Car le jeu vidéo est devenu une affaire de très gros sous. En 2008, les revenus de cette industrie atteignaient 48 milliards de dollars américains, contre 28,1 milliards pour ceux du grand écran. Même aux États-Unis, berceau de Hollywood, le marché du jeu vidéo surpasse régulièrement celui du cinéma depuis 2005 (21,3 milliards contre 9,8 en 2008).

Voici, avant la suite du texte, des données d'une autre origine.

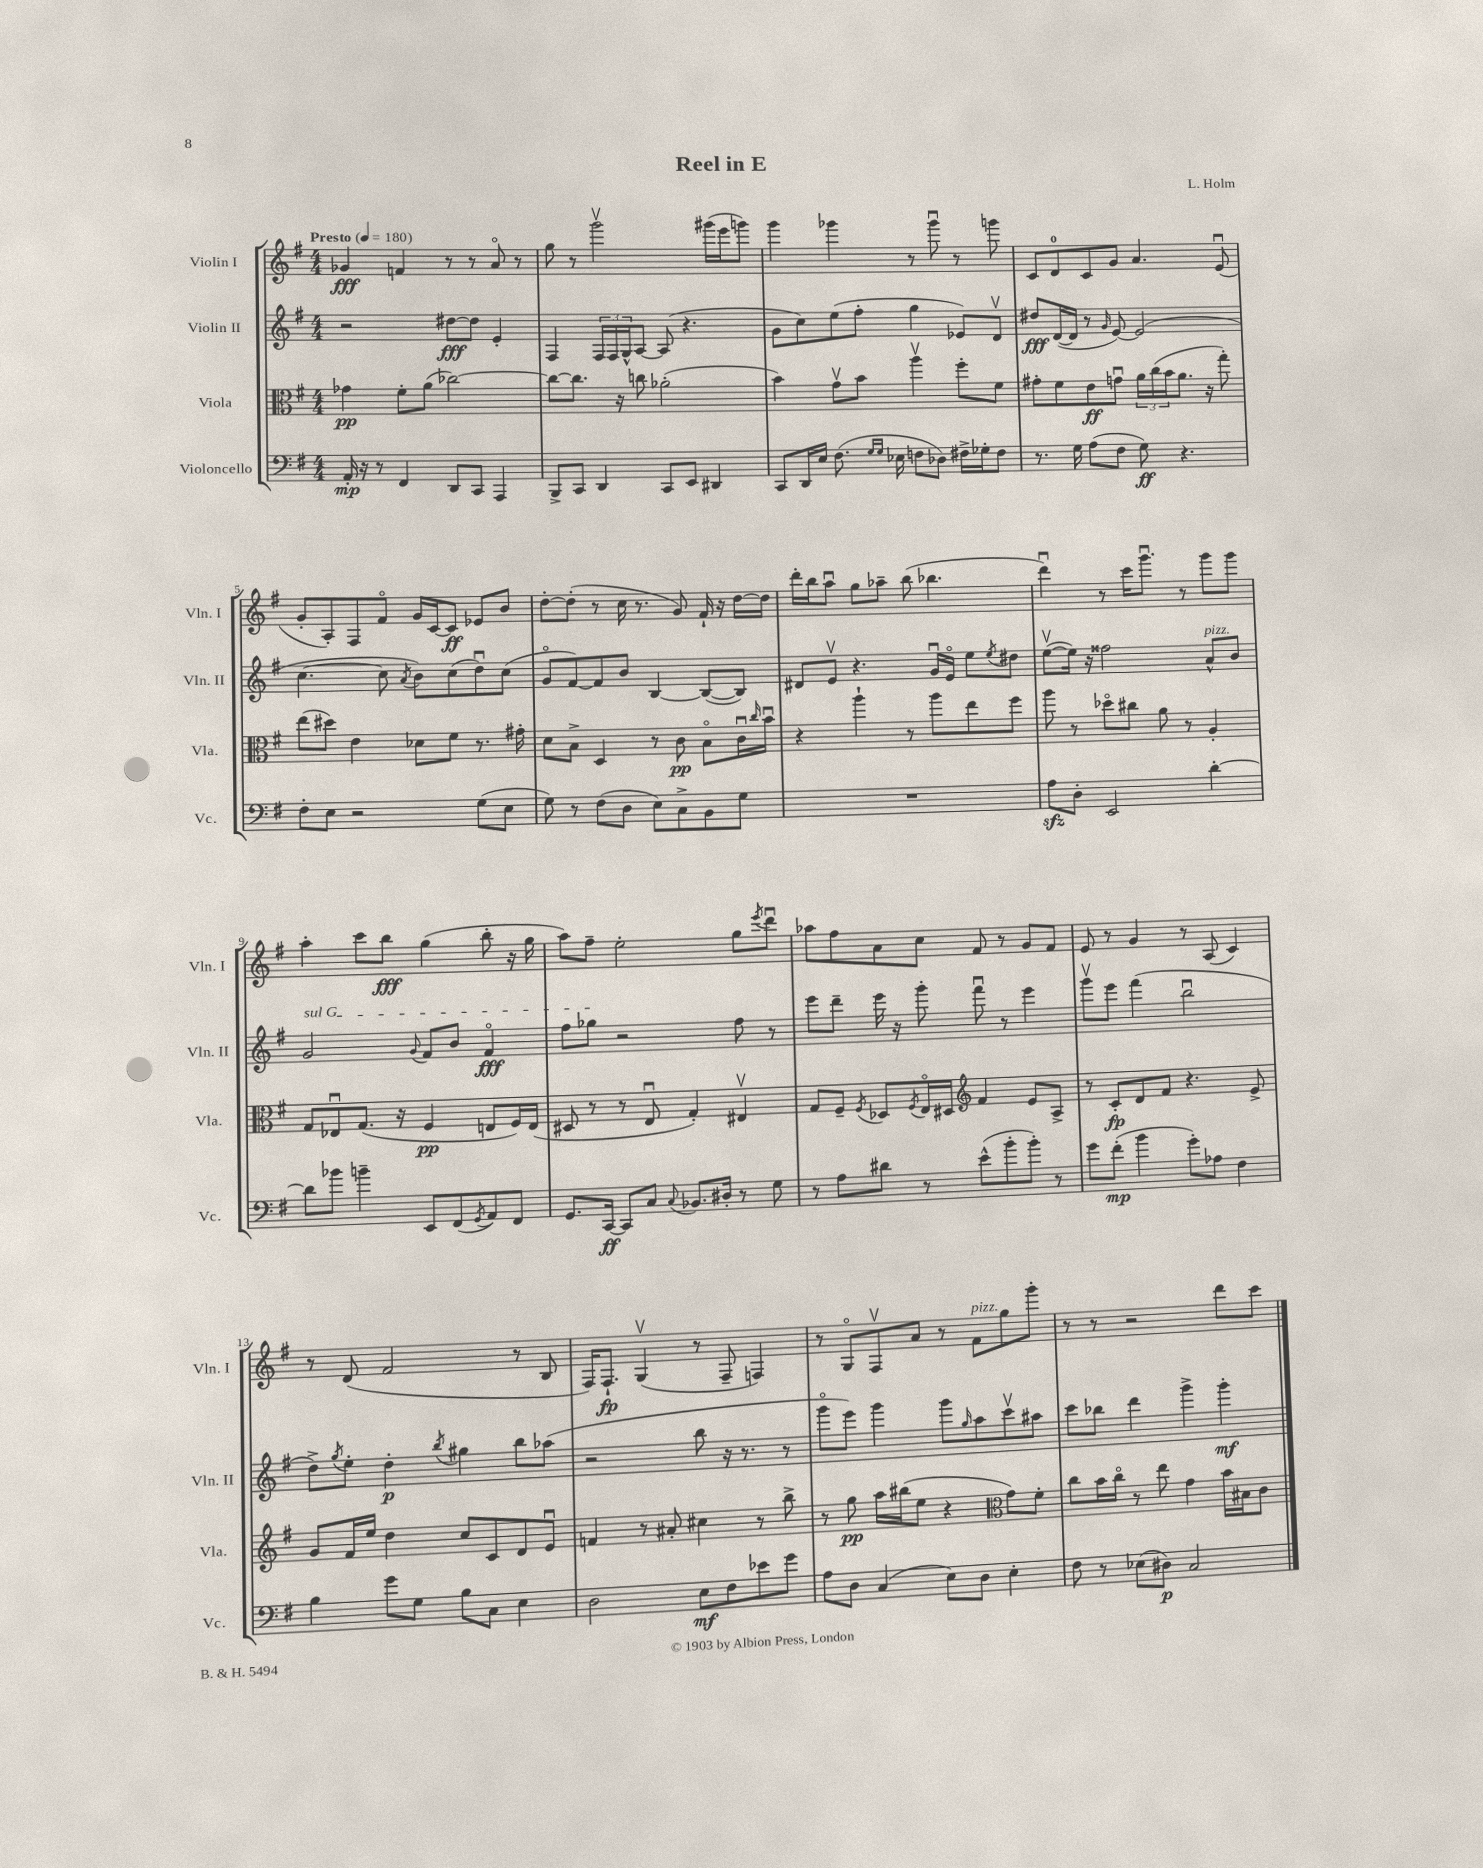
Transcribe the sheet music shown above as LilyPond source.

\header { title = "Reel in E" composer = "L. Holm" }
<<
\new StaffGroup <<
\new Staff = "s0" \with { instrumentName = "Violin I" shortInstrumentName = "Vln. I" } {
    \clef treble \key g \major \numericTimeSignature \time 4/4 \tempo "Presto" 4 = 180
    ges'4\fff f'4 r8 r8 a'8\flageolet r8 |
    g''8 r8 g'''2\upbow gis'''16( e'''16 g'''8) |
    g'''4 ges'''4 r8 ges'''8\downbow r8 g'''8 |
    c'8 d'8-0 c'8 g'8 a'4. e'8\downbow( |
    g'8-. a8-.) fis8 fis'8\flageolet g'16 c'16~ c'8\ff ees'8 b'8 |
    d''8~-. d''8-.( r8 c''16 r8. g'8) fis'16-! r16 d''16~ d''16 |
    d'''16-. b''16 a''8\downbow g''8 aes''8-- b''8( bes''4. |
    d'''4\downbow) r8 c'''16 g'''8.\downbow r8 g'''8 g'''8 |
    a''4-. c'''8 b''8\fff g''4( b''8-. r16 g''16 |
    a''8) fis''8-- e''2-. g''8 \acciaccatura { e'''8 } d'''8\downbow |
    aes''8 fis''8 a'8 c''8 fis'8 r8 g'8 fis'8 |
    e'8 r8 g'4 r8 a8( c'4) |
    r8 d'8( fis'2 r8 b8 |
    fis16) fis8.-!\fp g4\upbow( r8 fis8-- f4) |
    r8 g8\flageolet fis8\upbow a'8 r8 fis'8^\markup { \italic "pizz." } g''8 g'''8-. |
    r8 r8 r2 d'''8 c'''8 \bar "|." |
}
\new Staff = "s1" \with { instrumentName = "Violin II" shortInstrumentName = "Vln. II" } {
    \clef treble \key g \major \numericTimeSignature \time 4/4
    r2 dis''8~\fff dis''8 e'4-. |
    fis4 \tuplet 3/2 { fis16 fis16 g16-^ } a8~ a8( r4. |
    g'8 c''8) e''8( fis''8-. g''4 ees'8) d'8\upbow |
    dis''8\fff d'16~( d'16 r8 \grace { g'16 } e'8~) e'2( |
    c''4.~ c''8 \acciaccatura { a'8 } b'8) c''8( d''8\downbow) c''8( |
    g'8\flageolet fis'8~) fis'8 b'8 b4~ b8~( b8) |
    dis'8 e'8\upbow r4. g'16\downbow e'16\flageolet e''8 \acciaccatura { e''8 } dis''8 |
    e''8~\upbow( e''16) r16 fisis''2 a'8-^^\markup { \italic "pizz." } b'8 |
    \once \override TextSpanner.bound-details.left.text = \markup { \italic "sul G" } g'2\startTextSpan \appoggiatura { g'8 } fis'8 b'8 fis'4\flageolet\fff |
    fis''8 ges''8\stopTextSpan r2 fis''8 r8 |
    e'''8 d'''8-- e'''16 r16 g'''8-. fis'''8\downbow r8 e'''4 |
    g'''8\upbow e'''8 fis'''4( b''2\downbow |
    d''8->) \acciaccatura { g''8 } e''8-. d''4-.\p \acciaccatura { b''8 } gis''4 b''8 aes''8( |
    r2 b''8 r16 r8. r8 |
    g'''8\flageolet e'''8) g'''4 g'''8 \grace { g''16 } a''8 c'''8\upbow ais''8 |
    c'''8 bes''8 d'''4 g'''4-> g'''4-.\mf \bar "|." |
}
\new Staff = "s2" \with { instrumentName = "Viola" shortInstrumentName = "Vla." } {
    \clef alto \key g \major \numericTimeSignature \time 4/4
    ges'4\pp fis'8-. a'8( ces''2~) |
    ces''8~ ces''8. r16 c''8 aes'2-.( |
    b'4) g'8\upbow b'8 a''4\upbow fis''8-. fis'8 |
    gis'8-. fis'8 e'8\ff g'8\downbow \tuplet 3/2 { a'16 c''16( b'16 } a'8. r16 g''8-.) |
    e''8( dis''8) e'4 des'8 fis'8 r8. gis'16-. |
    d'8 b8-> d4 r8 c'8\pp b8\flageolet c'16\downbow \grace { c''16 } b'16\downbow |
    r4 a''4-! r8 a''8 e''8 fis''8 |
    a''8 r8 des''8\flageolet cis''8 a'8 r8 a4-. |
    g8 ees8\downbow g8.( r16 fis4\pp e8 fis16) e16( |
    dis8 r8 r8 e8\downbow g4-.) eis4\upbow |
    g8 fis8-- \acciaccatura { fis8 } des8 \acciaccatura { fis8 } e16\flageolet dis16 \clef treble fis'4 e'8 a8-> |
    r8 c'8-.\fp d'8 fis'8 r4. e'8-> |
    g'8 fis'16 e''16 d''4 c''8 c'8 d'8 e'8\downbow |
    f'4 r8 ais'8-. cis''4 r8 b''8-> |
    r8 g''8\pp a''16 bis''16( e''8 r4 \clef alto g'8) fis'8-. |
    c''8 b'16 c''16\flageolet r8 e''8 g'4 b'16 bis16 c'8 \bar "|." |
}
\new Staff = "s3" \with { instrumentName = "Violoncello" shortInstrumentName = "Vc." } {
    \clef bass \key g \major \numericTimeSignature \time 4/4
    a,16-.\mp r16 r8 fis,4 d,8 c,8 a,,4 |
    b,,8-> c,8 d,4 c,8 e,8 dis,4 |
    c,8 d,16 e16 fis8.( \grace { g16 g16 } ees16 f8 des8) fis16-> ges16-. fis8 |
    r8. g16 a8( fis8 g8\ff) r4. |
    fis8-. e8 r2 g8( e8 |
    g8) r8 fis8( d8 e8) c8-> b,8 g8 |
    R1 |
    a8\sfz d8-. e,2 d'4~-. |
    d'8 bes'8 b'4-- e,8 fis,8( \acciaccatura { g,8 } a,8) fis,8 |
    g,8. c,16~\ff c,8 c8 \appoggiatura { c8 } bes,8. dis16-. r8 g8 |
    r8 a8 dis'8 r8 e'8-^( b'8-. b'8-.) r8 |
    g'8 fis'8-.\mp( b'4 g'8-.) aes8 fis4 |
    b4 g'8 g8 b8 c8 e4 |
    d2 e8\mf fis8 ees'8 g'8 |
    a8 d8 c4( e8) d8 e4-. |
    fis8 r8 ees8( dis8\p) c2 \bar "|." |
}
>>
>>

Les résultats financiers de l’industrie des jeux vidéo n’incitent cependant pas à l’optimisme, surtout pour Ubisoft, qui prévoit une perte opérationnelle de 75 millions de dollars pour l’exercice 2009-2010. Mais Yannis Mallat ne s’inquiète pas pour autant. « Le marché du divertissement est irrégulier et cyclique. » Or, avec les sorties, à moins de six mois d’intervalle, des superproductions Assassin’s Creed 2 et James Cameron’s Avatar : The Game, puis celle, en avril 2010, de la nouvelle aventure de Splinter Cell, Ubisoft entre dans un nouveau cycle.

« Le marché le prouve de plus en plus : seules les superproductions ont leur place dans l’industrie », affirme Mallat. Comme dans le monde du septième art, l’existence de productions indépendantes semble menacée par l’avènement de titres dopés à coups de millions, et Ubisoft a d’ores et déjà annoncé vouloir recentrer ses énergies sur ces jeux haut de gamme.

UBISOFT ET LE CINÉMA >>

Si les ventes de James Cameron’s Avatar : The Game n’ont pas été à la hauteur des attentes, Ubisoft a déjà écoulé six millions d’exemplaires d’Assassin’s Creed 2 et prévoit dépasser les neuf millions. Avec la conception de cette suite à succès et la réalisation des trois courts métrages, Montréal ressort grandie de cette opération. « Si on a réussi à recréer l’Italie du 15e siècle à Montréal, on peut maintenant y filmer tout ce que l’on veut », se réjouit Yves Simoneau, qui prépare actuellement des projets avec Hybride – le « Cirque du Soleil » des effets spéciaux, selon ses propres mots.

À Montréal, Ubisoft s’est fixé comme objectif d’atteindre la barre des 3 000 employés d’ici 2013, alors que l’effectif actuel est de 2 250 personnes. Et ce n’est pas l’ouverture, en 2009, d’un nouveau studio à Toronto, lui aussi chapeauté par Yannis Mallat, qui viendra freiner les ambitions de l’entité montréalaise. Celle-ci pourrait bien devenir la plaque tournante d’une industrie en pleine mutation.

Car le tournage des courts métrages Assassin’s Creed Lineage, ce n’est pas un secret, était aussi une répétition générale avant qu’Ubisoft se décide à réaliser des films pour le cinéma. Yves Simoneau, lui, est déjà prêt. « Tous les jours, nous avons pris des notes pour la prochaine fois, nous écrivions notre propre bible pour l’expérience suivante. »

DES SUITES PLEINES DE PROMESSES

Ubisoft relancera en 2010 trois de ses plus grands titres à succès, tous des jeux d’action.

En avril, le héros de la NSA américaine Sam Fisher reprendra ses infiltrations dans le sixième jeu de la série Tom Clancy’s Splinter
Cell,
appelé Conviction. Jusqu’ici, 19 millions d’exemplaires de la série ont été vendus dans le monde.

En voici la bande-annonce :

En mai, ce sera le retour de Prince of Persia, dans un épisode appelé Les Sables Oubliés. Les aventures du prince se dérouleront cette fois encore dans une Perse mythique. En 21 ans et 10 titres, cette série a séduit plus de 14 millions de joueurs.

Et voilà la bande-annonce :

En fin d’année, c’est Assassin’s Creed qui connaîtra un troisième épisode, un an à peine après la sortie d’Assassin’s Creed 2, grâce auquel la série a déjà atteint les 14 millions d’exemplaires vendus.